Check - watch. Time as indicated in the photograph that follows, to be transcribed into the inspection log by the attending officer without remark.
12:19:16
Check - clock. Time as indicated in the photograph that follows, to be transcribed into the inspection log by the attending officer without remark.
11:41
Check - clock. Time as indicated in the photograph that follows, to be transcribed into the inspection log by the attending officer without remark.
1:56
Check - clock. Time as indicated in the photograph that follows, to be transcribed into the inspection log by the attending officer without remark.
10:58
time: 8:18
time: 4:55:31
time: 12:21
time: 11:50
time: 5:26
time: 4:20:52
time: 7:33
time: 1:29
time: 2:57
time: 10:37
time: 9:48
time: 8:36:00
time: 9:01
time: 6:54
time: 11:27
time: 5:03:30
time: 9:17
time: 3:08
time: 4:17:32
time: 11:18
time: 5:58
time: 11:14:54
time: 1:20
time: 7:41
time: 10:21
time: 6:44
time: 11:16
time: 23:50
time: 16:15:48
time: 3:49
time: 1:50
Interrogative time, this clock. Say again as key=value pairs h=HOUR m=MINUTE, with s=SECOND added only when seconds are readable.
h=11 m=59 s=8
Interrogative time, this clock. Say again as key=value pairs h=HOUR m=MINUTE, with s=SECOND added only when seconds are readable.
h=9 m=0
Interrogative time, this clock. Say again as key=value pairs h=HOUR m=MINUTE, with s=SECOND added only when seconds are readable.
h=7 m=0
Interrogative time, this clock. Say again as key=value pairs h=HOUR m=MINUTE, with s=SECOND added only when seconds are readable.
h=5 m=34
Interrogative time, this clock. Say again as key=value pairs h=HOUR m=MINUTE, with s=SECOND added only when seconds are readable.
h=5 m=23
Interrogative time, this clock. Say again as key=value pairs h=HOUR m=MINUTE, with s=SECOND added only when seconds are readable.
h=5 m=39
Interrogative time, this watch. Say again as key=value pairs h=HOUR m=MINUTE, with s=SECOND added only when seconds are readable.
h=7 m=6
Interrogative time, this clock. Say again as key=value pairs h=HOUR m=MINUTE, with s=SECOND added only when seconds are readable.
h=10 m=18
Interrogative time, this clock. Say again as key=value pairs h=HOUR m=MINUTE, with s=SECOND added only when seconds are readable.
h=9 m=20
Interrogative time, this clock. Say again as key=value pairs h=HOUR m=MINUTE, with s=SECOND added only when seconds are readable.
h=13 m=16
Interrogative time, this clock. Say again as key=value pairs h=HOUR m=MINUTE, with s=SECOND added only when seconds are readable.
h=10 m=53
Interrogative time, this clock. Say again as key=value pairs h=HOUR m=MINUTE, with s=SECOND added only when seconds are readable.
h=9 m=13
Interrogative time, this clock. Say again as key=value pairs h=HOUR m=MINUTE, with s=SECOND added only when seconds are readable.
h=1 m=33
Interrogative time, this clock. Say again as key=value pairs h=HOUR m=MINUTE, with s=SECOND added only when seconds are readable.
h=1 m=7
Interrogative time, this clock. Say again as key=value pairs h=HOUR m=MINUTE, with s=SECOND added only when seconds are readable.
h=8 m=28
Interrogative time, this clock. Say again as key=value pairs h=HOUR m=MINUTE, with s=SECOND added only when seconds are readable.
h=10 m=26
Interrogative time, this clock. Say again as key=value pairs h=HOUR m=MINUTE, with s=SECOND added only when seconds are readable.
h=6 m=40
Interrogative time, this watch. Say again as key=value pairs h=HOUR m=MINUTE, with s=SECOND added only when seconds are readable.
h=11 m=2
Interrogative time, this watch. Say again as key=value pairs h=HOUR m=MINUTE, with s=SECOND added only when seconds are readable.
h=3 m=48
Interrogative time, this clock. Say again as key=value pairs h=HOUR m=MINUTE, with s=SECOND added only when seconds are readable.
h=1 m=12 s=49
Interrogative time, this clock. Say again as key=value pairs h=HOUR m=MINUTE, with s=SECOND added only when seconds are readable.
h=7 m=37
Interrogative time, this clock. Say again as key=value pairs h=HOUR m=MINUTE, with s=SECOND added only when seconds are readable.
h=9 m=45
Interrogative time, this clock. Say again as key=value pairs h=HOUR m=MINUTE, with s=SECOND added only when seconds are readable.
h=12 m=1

- _Problem to work on_:
Can you reproduce the records from the line with "time: 10:37" to the line with "h=11 m=59 s=8", swapping "clock" for "timepiece" and changing nothing else?

- _Written solution_:
time: 10:37
time: 9:48
time: 8:36:00
time: 9:01
time: 6:54
time: 11:27
time: 5:03:30
time: 9:17
time: 3:08
time: 4:17:32
time: 11:18
time: 5:58
time: 11:14:54
time: 1:20
time: 7:41
time: 10:21
time: 6:44
time: 11:16
time: 23:50
time: 16:15:48
time: 3:49
time: 1:50
Interrogative time, this timepiece. Say again as key=value pairs h=HOUR m=MINUTE, with s=SECOND added only when seconds are readable.
h=11 m=59 s=8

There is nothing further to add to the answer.